10 thoughts on “Stages of My Writing Process”

  1. Hey Maggie! Sorry I haven’t been around!

    I guess I can’t really say I have a process since it’s my first time revising/editing/rewriting. Right now I’m only 1/3 of the way into my first round and so far I’ve just been rewriting large chunks as I work my way through. For me there probably won’t be any big changes or scenes moving around since I usually can’t see the story any other way (though there will probably be small changes). After this first sweep, I will go through it a few more times until I feel it’s passable and then maybe get some outside help. Being that it is the first book I ever wrote, and I finished it a while ago, it will probably take more time than I’d hope. But like you said, writing a book, for most people, isn’t something that you can sit down at your computer and work on for a few hours and have a nice finished product to show the world at the end of the day. A lot of times you have put in hours, days, months on just working out what your story is going to be about. It’s definitely not something that happens over night. To get it right, you have to put in a lot of work. I admire authors who make it seem as if they wrote a perfect tome over night, because I know how much time and effort they must have put into it.

    Writing a book is like having a child. At first you have a tiny sparkle of an idea which grows over time. Then, finally, one day you are ready and begin to write. That idea that had been growing inside you is now something you can see with your own eyes. Sometimes it wakes you up in the middle of the night and keeps you up all sorts of hours. Before your very eyes you watch it grow and change. Sometimes it almost drives you insane, but you still manage to love it. You steer it the best you can, but it doesn’t always listen. You prepare it for what’s next, but fear it is too soon. But eventually you have done all you can and must let it out into the world and hope it makes its way. (Sorry for the mad ramble!)

    To sum it all up: Writing a book is hard!


    1. Katie! I’ve missed you!

      I almost always have to change the order of scenes because I rarely plan that much before writing the first draft. The book=child analogy is always accurate. It irritates me how non-writers think the writing life is easy.


  2. I wonder whether Jane Austen and Charles Dickens wrote and re-wrote their first drafts? I imagine them putting pen to paper and waiting for each right word to appear, the story just pouring out of them. 😀

    Ernest Hemingway wrote in the morning and drank with others in the afternoon. Very balanced of him.

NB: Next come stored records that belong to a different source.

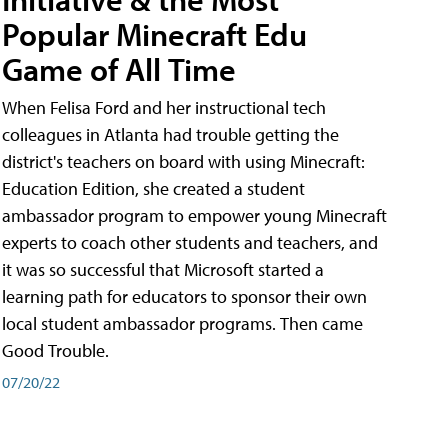
Popular Minecraft Edu
Game of All Time
When Felisa Ford and her instructional tech
colleagues in Atlanta had trouble getting the
district's teachers on board with using Minecraft:
Education Edition, she created a student
ambassador program to empower young Minecraft
experts to coach other students and teachers, and
it was so successful that Microsoft started a
learning path for educators to sponsor their own
local student ambassador programs. Then came
Good Trouble.
07/20/22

    1. To me, it doesn’t make sense to do small stuff like sentence structure first, even though it does feel easier and more approachable than the big-picture stuff. Thanks for visiting, Kirsten!


  3. I’ve found the more times I go through the manuscript, the harder it is to change things (characters, subplots, setting), because they start to feel as if they’re set in stone. Even though I know it’s not. And I’ll still change them if I have to, but it’s much more difficult to let go.

    So with this latest manuscript, I gave it to my critique group & partners on the second draft instead of waiting. I found I was much more inclined to play around with characters and plot.


    1. That sounds like a good approach – because it’s true that the more you work with a story, the more attached to certain parts of it you become.


  4. I always go chapter by chapter. I think of it as building a house. Each chapter is a brick, and you want each brick to be solidly placed before you put the next one on top of it. So, I guess I’m doing the revising, rewriting, and editing all at the same time, to make sure each chapter is as good as I can get it before I go on to the next one.

    And, yes, writing is hard. I read somewhere that Stephen King said writing a novel is like paddling fron New York to Boston in a bathtub. It’s not surprising that some of them don’t make it, what’s surprising is that so many of them do.


    1. I can’t do it like that. I have to look at the big picture and have the whole story in front of me before I start fixing it.